What to do: Somewhere below is a line with "Практичні кейси побудови" and, later, a line with "характеристик груза."; repeat those two lines and all the lines between them, exactly as they are.

Listed records:
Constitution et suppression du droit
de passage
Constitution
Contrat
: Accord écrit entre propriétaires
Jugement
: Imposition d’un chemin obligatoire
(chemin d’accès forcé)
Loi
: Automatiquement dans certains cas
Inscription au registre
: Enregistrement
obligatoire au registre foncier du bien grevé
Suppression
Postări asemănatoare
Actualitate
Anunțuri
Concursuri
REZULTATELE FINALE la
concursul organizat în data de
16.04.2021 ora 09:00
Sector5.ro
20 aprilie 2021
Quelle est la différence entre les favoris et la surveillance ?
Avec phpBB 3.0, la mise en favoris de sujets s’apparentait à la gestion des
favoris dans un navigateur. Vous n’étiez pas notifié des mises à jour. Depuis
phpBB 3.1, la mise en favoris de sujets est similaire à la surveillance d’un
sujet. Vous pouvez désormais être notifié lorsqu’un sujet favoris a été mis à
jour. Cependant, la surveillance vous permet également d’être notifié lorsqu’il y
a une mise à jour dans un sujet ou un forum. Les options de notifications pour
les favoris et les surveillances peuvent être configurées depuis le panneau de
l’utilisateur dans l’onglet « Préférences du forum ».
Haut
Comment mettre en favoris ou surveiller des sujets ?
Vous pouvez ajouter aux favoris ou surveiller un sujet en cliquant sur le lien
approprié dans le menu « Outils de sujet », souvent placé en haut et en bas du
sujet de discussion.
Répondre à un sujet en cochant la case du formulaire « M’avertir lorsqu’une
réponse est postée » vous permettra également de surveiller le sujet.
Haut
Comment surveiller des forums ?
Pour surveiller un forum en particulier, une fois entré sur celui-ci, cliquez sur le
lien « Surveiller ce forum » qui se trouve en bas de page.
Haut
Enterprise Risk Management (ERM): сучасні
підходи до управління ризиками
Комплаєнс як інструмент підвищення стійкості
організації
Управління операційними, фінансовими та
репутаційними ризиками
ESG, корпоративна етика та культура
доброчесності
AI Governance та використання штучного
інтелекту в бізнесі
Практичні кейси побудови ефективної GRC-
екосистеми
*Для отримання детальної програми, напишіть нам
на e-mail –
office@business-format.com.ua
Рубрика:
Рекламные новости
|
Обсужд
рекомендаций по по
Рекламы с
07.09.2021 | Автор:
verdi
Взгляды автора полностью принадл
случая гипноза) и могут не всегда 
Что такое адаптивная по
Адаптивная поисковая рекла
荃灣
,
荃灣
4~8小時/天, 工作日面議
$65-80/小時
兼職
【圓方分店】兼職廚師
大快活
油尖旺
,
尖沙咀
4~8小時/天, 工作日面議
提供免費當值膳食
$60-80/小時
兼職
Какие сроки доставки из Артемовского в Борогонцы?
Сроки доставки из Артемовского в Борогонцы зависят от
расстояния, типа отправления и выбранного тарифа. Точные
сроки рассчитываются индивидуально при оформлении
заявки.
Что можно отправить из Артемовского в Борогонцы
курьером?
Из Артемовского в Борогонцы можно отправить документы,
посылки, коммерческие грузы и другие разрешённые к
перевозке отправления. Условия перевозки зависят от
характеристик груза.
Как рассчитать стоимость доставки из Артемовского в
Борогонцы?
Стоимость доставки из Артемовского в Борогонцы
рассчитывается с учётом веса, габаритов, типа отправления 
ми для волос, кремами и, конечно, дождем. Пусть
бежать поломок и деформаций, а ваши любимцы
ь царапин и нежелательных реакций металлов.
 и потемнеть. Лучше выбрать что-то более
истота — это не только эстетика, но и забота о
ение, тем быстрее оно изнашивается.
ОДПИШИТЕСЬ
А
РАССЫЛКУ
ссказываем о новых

Worked solution:
Практичні кейси побудови ефективної GRC-
екосистеми
*Для отримання детальної програми, напишіть нам
на e-mail –
office@business-format.com.ua
Рубрика:
Рекламные новости
|
Обсужд
рекомендаций по по
Рекламы с
07.09.2021 | Автор:
verdi
Взгляды автора полностью принадл
случая гипноза) и могут не всегда 
Что такое адаптивная по
Адаптивная поисковая рекла
荃灣
,
荃灣
4~8小時/天, 工作日面議
$65-80/小時
兼職
【圓方分店】兼職廚師
大快活
油尖旺
,
尖沙咀
4~8小時/天, 工作日面議
提供免費當值膳食
$60-80/小時
兼職
Какие сроки доставки из Артемовского в Борогонцы?
Сроки доставки из Артемовского в Борогонцы зависят от
расстояния, типа отправления и выбранного тарифа. Точные
сроки рассчитываются индивидуально при оформлении
заявки.
Что можно отправить из Артемовского в Борогонцы
курьером?
Из Артемовского в Борогонцы можно отправить документы,
посылки, коммерческие грузы и другие разрешённые к
перевозке отправления. Условия перевозки зависят от
характеристик груза.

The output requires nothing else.